Wujud real dari bentuk Dasa Guna sakti ini, seperti menyembuhkan dengan satu sentuhan, memberikan kemampuan seseorang tampak tampan, cantik, awet muda, aroma tubuh yang harum, penyembuhan dengan bau, mewujudkan kemukjizatan lewat tatapan mata, kedamaian, yang semuanya menyangkut 10 sakti.

Level 5:
Ghanta Cakra Guna Eswarya
Ini tingkatan yang semakin halus. Bagi yang sampai pada level ini, dia akan menjadi serba berpengetahuan, mampu melihat jauh ke masa depan, dan lain-lain. Juga mampu menjelajah ke lapisan-lapisan kosmis hingga langit ke tujuh. Hakikatnya, pada level ini praktisi Ghanta Yoga sudah semakin menempatkan dirinya sebagai seorang spiritualis, yaitu yang serius mencari kesadaran diri. Karena itulah belajar Ghanta Yoga harus mendapat tuntunan secara teratur dari guru dengan maksud praktisi dapat mencapai tujuannya dengan benar. Bila mana perlu, Guru akan meningkatkan level siswa yang menunjukkan kemajuan seperti ini supaya perjalanannya semakin sempurna. Seorang siswa yang baik, bukanlah yang belajar sendiri kemudian lebih mengembangkan kesenangan untuk menikmati sensasi-sensasi kesaktian semata. Karena Guru Ghanta Yoga memiliki misi spiritual untuk menuntun praktisi Ghanta Yoga menjadi insan yang berguna di alam nyata dan memiliki kualitas spiritual yang baik. Karena itu setiap siswa senantiasa akan dituntun hingga yang bersangkutan dapat bertumbuh dengan baik.

Level 6:
Ghanta Cakra Sri Maha Dibya Guna (sang penguasa guna)
Bagi siapa saja yang berhasil menembus hingga level 6 ini, maka dia akan mengalami suatu keadaan mampu menguasai dan mengendalikan Guna dalam dirinya, dan juga mampu membangkitkan guna orang lain. Bilamana seseorang sudah mampu meletakkan aspek Guna di bawah kendalinya, maka orang tersebut sudah berhasil memahami hakikat jati dirinya. Orang seperti ini dikatakan yang memiliki kesadaran diri, sehingga mampu memahami hakikat hidup ini secara menyeluruh. Memahami apa makna kelahiran ini dan memiliki visi tentang arah tujuannya di masa datang. Bila yoga ini terus disempurnakan, maka ia akan sampai di tujuan akhir dari seluruh proses penciptaan ini.

Level 7:
Panunggalan/ Penyatuan
Ini adalah level terakhir dalam Ghanta Yoga, di mana seseorang dalam tingkatan ini akan mampu menyatukan semua Guna Sakti ke dalam sumbernya. Hal ini sama maknanya sang yogi sudah mampu menunggal dengan sumbernya (Tuhan). Karena itu, ia akan mengalami ananda (kebahagian) yang abadi, kesadaran tinggi tentang sebuah hakekat hidup dan kehidupan, hakekat Tuhan dan ciptaanNya, sehingga mampu melepaskan diri dari belenggu ikatan duniawi dan samsara serta perputaran kehidupan (punarbawa).

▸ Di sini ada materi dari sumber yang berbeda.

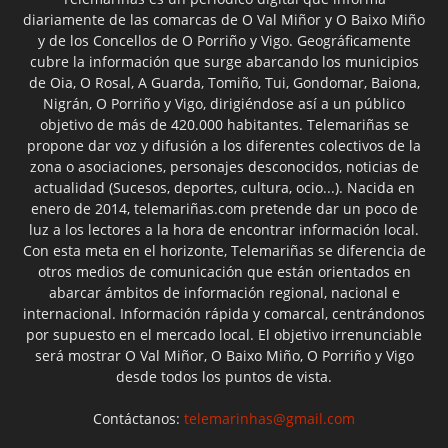
diariamente de las comarcas de O Val Miñor y O Baixo Miño
y de los Concellos de O Porriño y Vigo. Geográficamente
cubre la información que surge abarcando los municipios
de Oia, O Rosal, A Guarda, Tomiño, Tui, Gondomar, Baiona,
Nigrán, O Porriño y Vigo, dirigiéndose así a un público
objetivo de más de 420.000 habitantes. Telemariñas se
propone dar voz y difusión a los diferentes colectivos de la
zona o asociaciones, personajes desconocidos, noticias de
actualidad (Sucesos, deportes, cultura, ocio...). Nacida en
enero de 2014, telemariñas.com pretende dar un poco de
luz a los lectores a la hora de encontrar información local.
Con esta meta en el horizonte, Telemariñas se diferencia de
otros medios de comunicación que están orientados en
abarcar ámbitos de información regional, nacional e
internacional. Información rápida y comarcal, centrándonos
por supuesto en el mercado local. El objetivo irrenunciable
será mostrar O Val Miñor, O Baixo Miño, O Porriño y Vigo
desde todos los puntos de vista.
Contáctanos:
telemarinhas@gmail.com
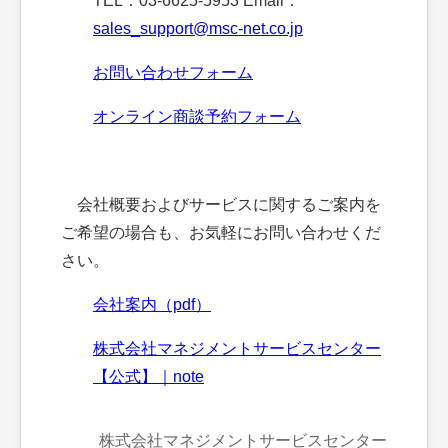
TEL：03-6625-5953 Email：
sales_support@msc-net.co.jp
お問い合わせフォーム
オンライン商談予約フォーム
会社概要およびサービスに関するご案内を
ご希望の場合も、お気軽にお問い合わせくだ
さい。
会社案内（pdf）
株式会社マネジメントサービスセンター
【公式】｜note
株式会社マネジメントサービスセンター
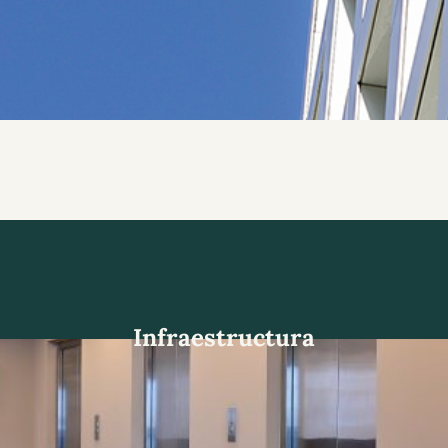
Infraestructura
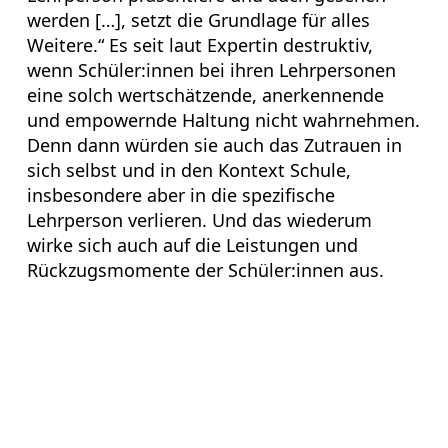
werden […], setzt die Grundlage für alles
Weitere.“ Es seit laut Expertin destruktiv,
wenn Schüler:innen bei ihren Lehrpersonen
eine solch wertschätzende, anerkennende
und empowernde Haltung nicht wahrnehmen.
Denn dann würden sie auch das Zutrauen in
sich selbst und in den Kontext Schule,
insbesondere aber in die spezifische
Lehrperson verlieren. Und das wiederum
wirke sich auch auf die Leistungen und
Rückzugsmomente der Schüler:innen aus.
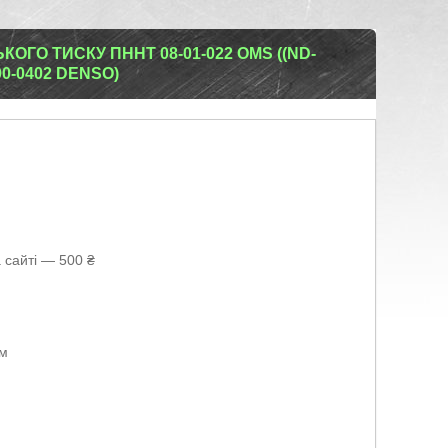
ГО ТИСКУ ПННТ 08-01-022 OMS ((ND-
00-0402 DENSO)
 сайті — 500 ₴
ом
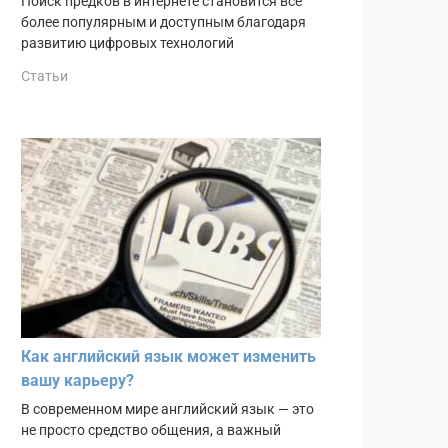
Поиск предков в интернете становится всё
более популярным и доступным благодаря
развитию цифровых технологий
Статьи
Как английский язык может изменить
вашу карьеру?
В современном мире английский язык — это
не просто средство общения, а важный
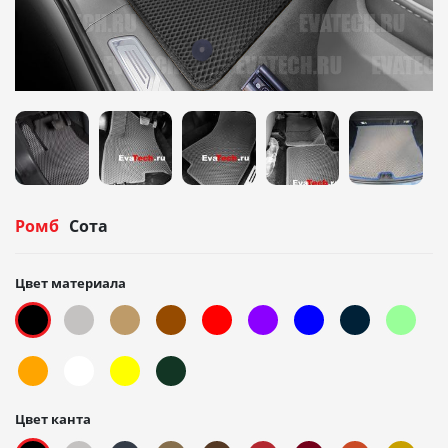
Ромб
Сота
Цвет материала
Цвет канта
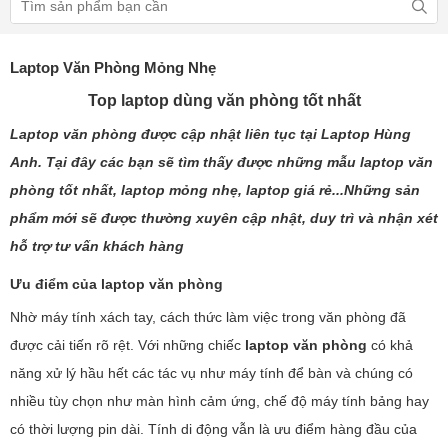
Laptop Văn Phòng Mỏng Nhẹ
Top laptop dùng văn phòng tốt nhất
Laptop văn phòng
được cập nhật liên tục tại Laptop Hùng
Anh. Tại đây các bạn sẽ tìm thấy được những mẫu
laptop văn
phòng
tốt nhất, laptop mỏng nhẹ, laptop giá rẻ...Những sản
phẩm mới sẽ được thường xuyên cập nhật, duy trì và nhận xét
hỗ trợ tư vấn khách hàng
Ưu điểm của laptop văn phòng
Nhờ máy tính xách tay, cách thức làm việc trong văn phòng đã
được cải tiến rõ rệt. Với những chiếc
laptop văn phòng
có khả
năng xử lý hầu hết các tác vụ như máy tính để bàn và chúng có
nhiều tùy chọn như màn hình cảm ứng, chế độ máy tính bảng hay
có thời lượng pin dài. Tính di động vẫn là ưu điểm hàng đầu của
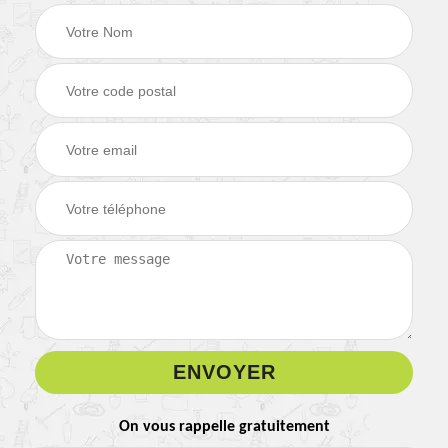
On vous rappelle gratuitement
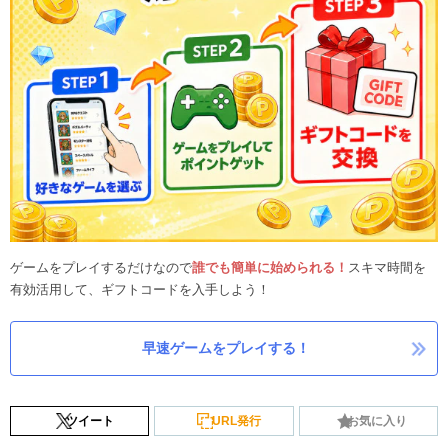
ゲームをプレイするだけなので
誰でも簡単に始められる！
スキマ時間を
有効活用して、ギフトコードを入手しよう！
早速ゲームをプレイする！
ツイート
URL発行
お気に入り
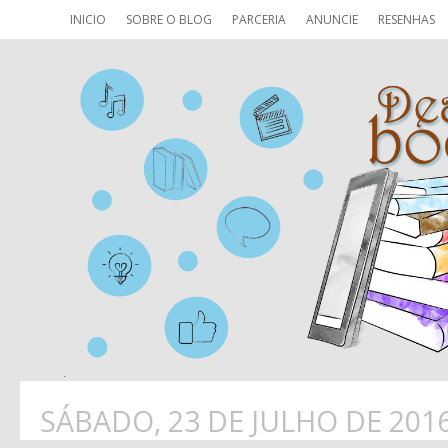
INICIO
SOBRE O BLOG
PARCERIA
ANUNCIE
RESENHAS
SÁBADO, 23 DE JULHO DE 201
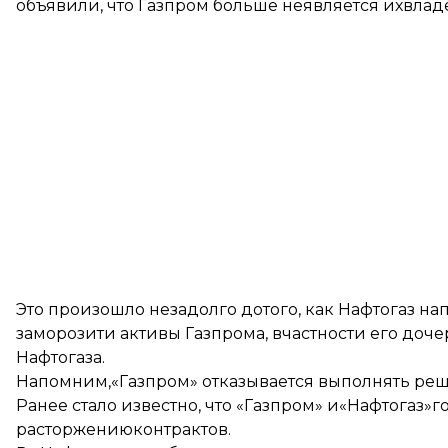
объявили, что Газпром больше неявляется ихвлад
Это произошло незадолго дотого, как Нафтогаз н
заморозити активы Газпрома, вчастности его до
Нафтогаза.
Напомним,
«Газпром» отказывается выполнять ре
Ранее стало известно, что «Газпром» и«Нафтогаз»
г
расторжениюконтрактов
.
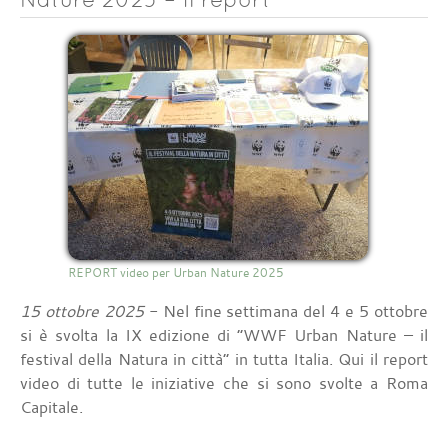
REPORT video per Urban Nature 2025
15 ottobre 2025
- Nel fine settimana del 4 e 5 ottobre
si è svolta la IX edizione di “WWF Urban Nature – il
festival della Natura in città” in tutta Italia. Qui il report
video di tutte le iniziative che si sono svolte a Roma
Capitale.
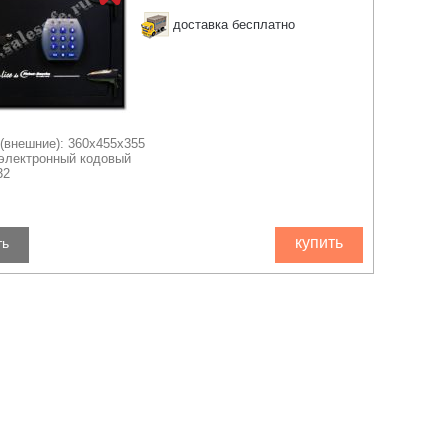
доставка бесплатно
(внешние): 360x455x355
 электронный кодовый
32
купить
ть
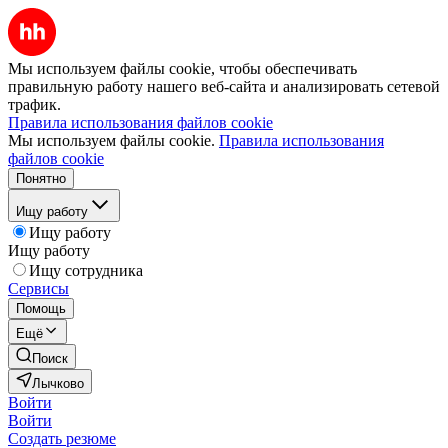
Мы используем файлы cookie, чтобы обеспечивать
правильную работу нашего веб-сайта и анализировать сетевой
трафик.
Правила использования файлов cookie
Мы используем файлы cookie.
Правила использования
файлов cookie
Понятно
Ищу работу
Ищу работу
Ищу работу
Ищу сотрудника
Сервисы
Помощь
Ещё
Поиск
Лычково
Войти
Войти
Создать резюме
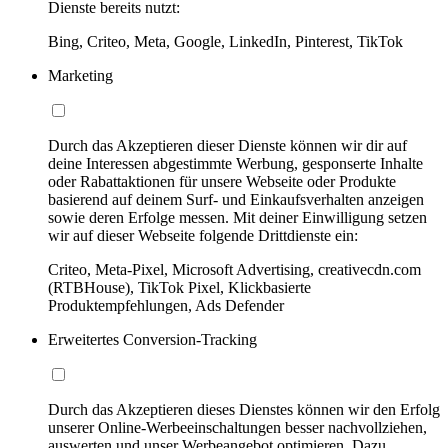
Dienste bereits nutzt:
Bing, Criteo, Meta, Google, LinkedIn, Pinterest, TikTok
Marketing
Durch das Akzeptieren dieser Dienste können wir dir auf
deine Interessen abgestimmte Werbung, gesponserte Inhalte
oder Rabattaktionen für unsere Webseite oder Produkte
basierend auf deinem Surf- und Einkaufsverhalten anzeigen
sowie deren Erfolge messen. Mit deiner Einwilligung setzen
wir auf dieser Webseite folgende Drittdienste ein:
Criteo, Meta-Pixel, Microsoft Advertising, creativecdn.com
(RTBHouse), TikTok Pixel, Klickbasierte
Produktempfehlungen, Ads Defender
Erweitertes Conversion-Tracking
Durch das Akzeptieren dieses Dienstes können wir den Erfolg
unserer Online-Werbeeinschaltungen besser nachvollziehen,
auswerten und unser Werbeangebot optimieren. Dazu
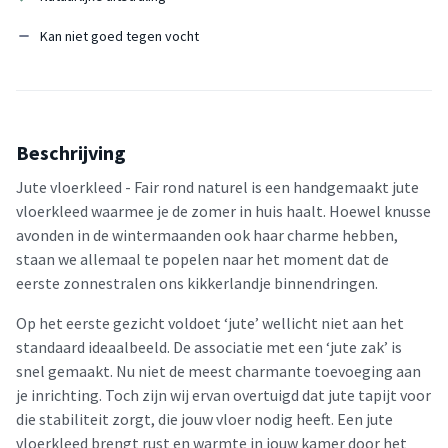
Kan niet goed tegen vocht
Beschrijving
Jute vloerkleed - Fair rond naturel is een handgemaakt jute
vloerkleed waarmee je de zomer in huis haalt. Hoewel knusse
avonden in de wintermaanden ook haar charme hebben,
staan we allemaal te popelen naar het moment dat de
eerste zonnestralen ons kikkerlandje binnendringen.
Op het eerste gezicht voldoet ‘jute’ wellicht niet aan het
standaard ideaalbeeld. De associatie met een ‘jute zak’ is
snel gemaakt. Nu niet de meest charmante toevoeging aan
je inrichting. Toch zijn wij ervan overtuigd dat jute tapijt voor
die stabiliteit zorgt, die jouw vloer nodig heeft. Een jute
vloerkleed brengt rust en warmte in jouw kamer door het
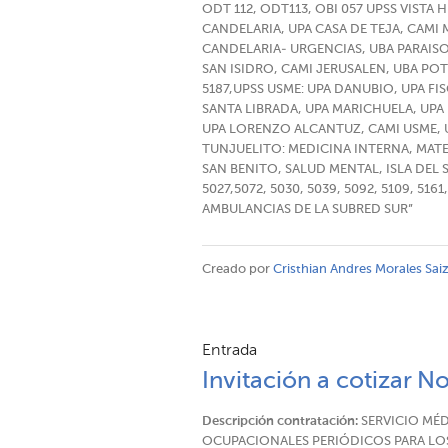
ODT 112, ODT113, OBI 057 UPSS VISTA 
CANDELARIA, UPA CASA DE TEJA, CAMI
CANDELARIA- URGENCIAS, UBA PARAIS
SAN ISIDRO, CAMI JERUSALEN, UBA POTO
5187,UPSS USME: UPA DANUBIO, UPA FI
SANTA LIBRADA, UPA MARICHUELA, UPA 
UPA LORENZO ALCANTUZ, CAMI USME, UB
TUNJUELITO: MEDICINA INTERNA, MAT
SAN BENITO, SALUD MENTAL, ISLA DEL 
5027,5072, 5030, 5039, 5092, 5109, 
AMBULANCIAS DE LA SUBRED SUR”
Creado por
Cristhian Andres Morales Sai
Entrada
Invitación a cotizar N
Descripción contratación:
SERVICIO MÉD
OCUPACIONALES PERIÓDICOS PARA LOS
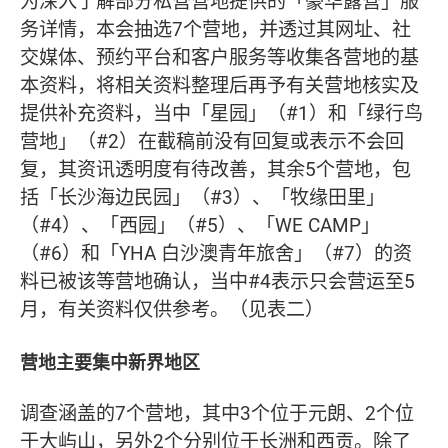
为深入了解部分私营营地提供的「豪华露营」服
务详情，本会抽选7个营地，并透过其网址、社
交媒体、预约平台和客户服务等收集各营地的基
本资料，将相关资料整理后再予有关营地核实及
提供补充资料，当中「星园」（#1）和「绿行鸟
营地」（#2）在截稿前没有回复或表示不会回
复，其资讯透明度有待改善，其余5个营地，包
括「长沙海边民园」（#3）、「牧缘田里」
（#4）、「西园」（#5）、「WE CAMP」
（#6）和「YHA 白沙澳青年旅舍」（#7）的资
料已被该等营地确认，当中#4表示只会营运至5
月，有关资料仅供参考。（见表二）
营地主要集中新界地区
调查涵盖的7个营地，其中3个位于元朗、2个位
于大屿山，另外2个分别位于长洲和西贡。除了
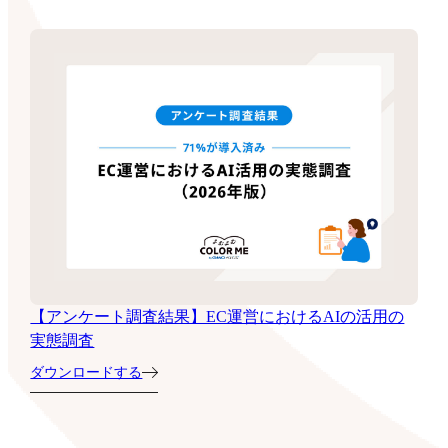
【アンケート調査結果】EC運営におけるAIの活用の
実態調査
ダウンロードする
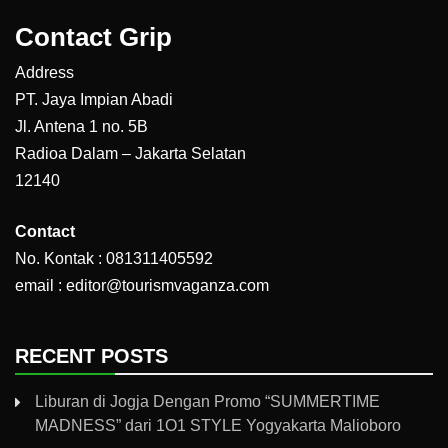
Contact Grip
Address
PT. Jaya Impian Abadi
Jl. Antena 1 no. 5B
Radioa Dalam – Jakarta Selatan
12140
Contact
No. Kontak : 081311405592
email : editor@tourismvaganza.com
RECENT POSTS
Liburan di Jogja Dengan Promo “SUMMERTIME
MADNESS” dari 1O1 STYLE Yogyakarta Malioboro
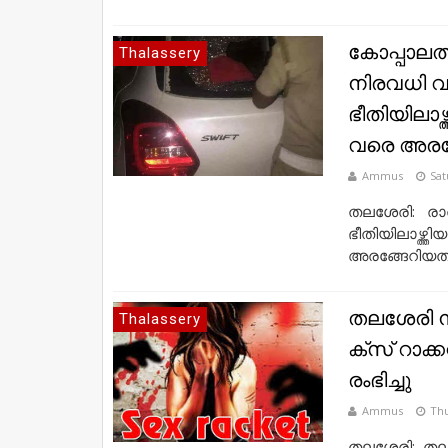
കോപ്പാലത
Thalassery
നിരവധി വാ
ഭീതിയിലാഴ
വരെ അരങ്
Ammus
Sat
തലശേരി: രാത
ഭീതിയിലാഴ്ത്
അരങ്ങേറിയത് .
ത​ല​ശേ​രി ന​ഗ
Thalassery
ക്​സ് റാ​ക്ക
രം​ഭി​ച്ചു
Ammus
Thu
ത​ല​ശേ​രി: ത​ല​ശ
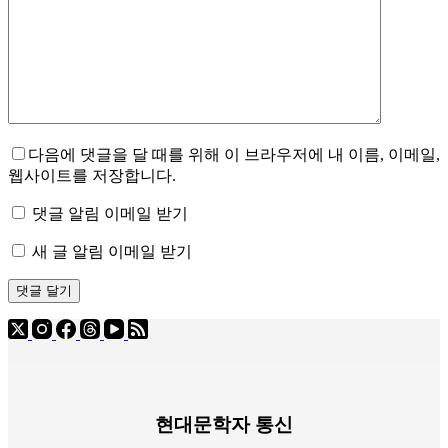
다음에 댓글을 달 때를 위해 이 브라우저에 내 이름, 이메일,
웹사이트를 저장합니다.
댓글 알림 이메일 받기
새 글 알림 이메일 받기
댓글 달기
현대문학자 통신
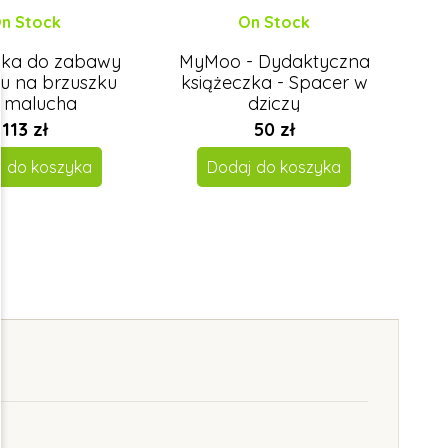
n Stock
On Stock
zka do zabawy
MyMoo - Dydaktyczna
K
iu na brzuszku
książeczka - Spacer w
a malucha
dziczy
113 zł
50 zł
j do koszyka
Dodaj do koszyka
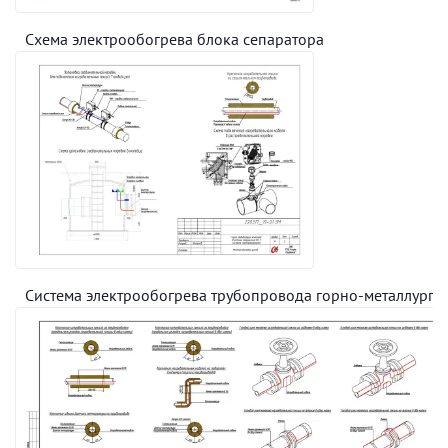
Схема электрообогрева блока сепаратора
Система электрообогрева трубопровода горно-металлурги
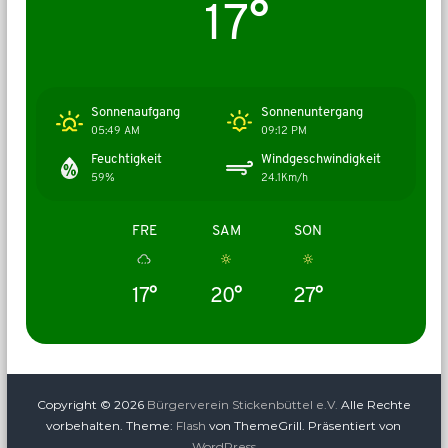
17°
Sonnenaufgang
Sonnenuntergang
05:49 AM
09:12 PM
Feuchtigkeit
Windgeschwindigkeit
59%
24.1Km/h
FRE
SAM
SON
17°
20°
27°
Copyright © 2026
Bürgerverein Stickenbüttel e.V.
Alle Rechte
vorbehalten. Theme:
Flash
von ThemeGrill. Präsentiert von
WordPress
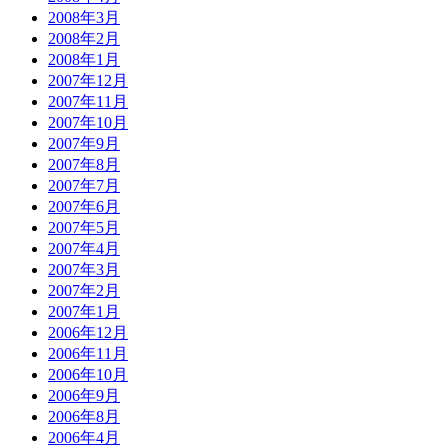
2008年3月
2008年2月
2008年1月
2007年12月
2007年11月
2007年10月
2007年9月
2007年8月
2007年7月
2007年6月
2007年5月
2007年4月
2007年3月
2007年2月
2007年1月
2006年12月
2006年11月
2006年10月
2006年9月
2006年8月
2006年4月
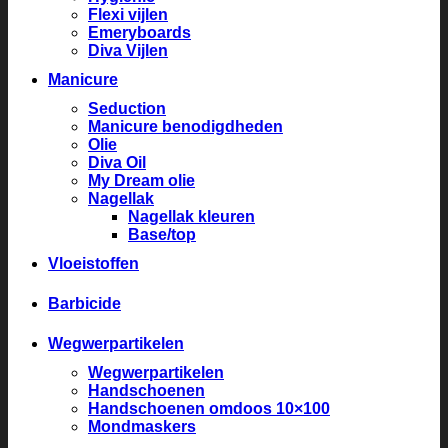
Flexi vijlen
Emeryboards
Diva Vijlen
Manicure
Seduction
Manicure benodigdheden
Olie
Diva Oil
My Dream olie
Nagellak
Nagellak kleuren
Base/top
Vloeistoffen
Barbicide
Wegwerpartikelen
Wegwerpartikelen
Handschoenen
Handschoenen omdoos 10×100
Mondmaskers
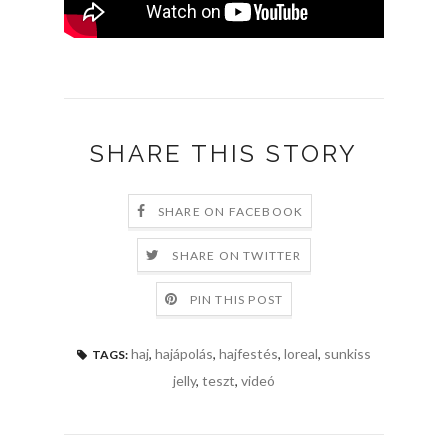
SHARE THIS STORY
SHARE ON FACEBOOK
SHARE ON TWITTER
PIN THIS POST
haj
,
hajápolás
,
hajfestés
,
loreal
,
sunkiss
TAGS:
jelly
,
teszt
,
videó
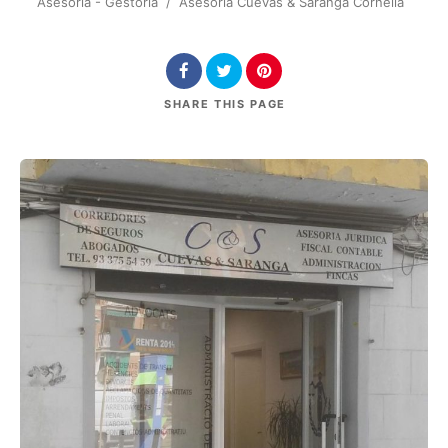
Asesoría - Gestoría
/
Asesoría Cuevas & Saranga Cornellà
SHARE
THIS PAGE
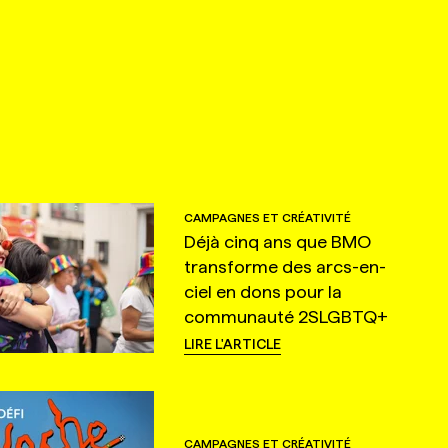
CAMPAGNES ET CRÉATIVITÉ
Déjà cinq ans que BMO
transforme des arcs-en-
ciel en dons pour la
communauté 2SLGBTQ+
LIRE L'ARTICLE
CAMPAGNES ET CRÉATIVITÉ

Kalau digambarkan proses penyatuan penunggalan dan peleburan kepada Yang Maha Agung atau Yang Maha Suci, maka proses ini bagaikan seekor laba-laba yang menarik sarangnya ke dalam dirinya. Sesungguhnya, laba-laba adalah sumber dari rajutan benang sarang yang nampak rumit itu. Sarang itulah ibarat keseluruhan aspek Guna dalam hidup seseorang yang menjelma dalam wujud berbagai sifat dan fungsi(guna). Itulah seseorang yang sudah mencapai level 7 ini, dia akan mampu mengendalikan dan mengembalikan semua guna sakti dalam dirinya, akhirnya menyatu dan manunggal dengan Pencipta.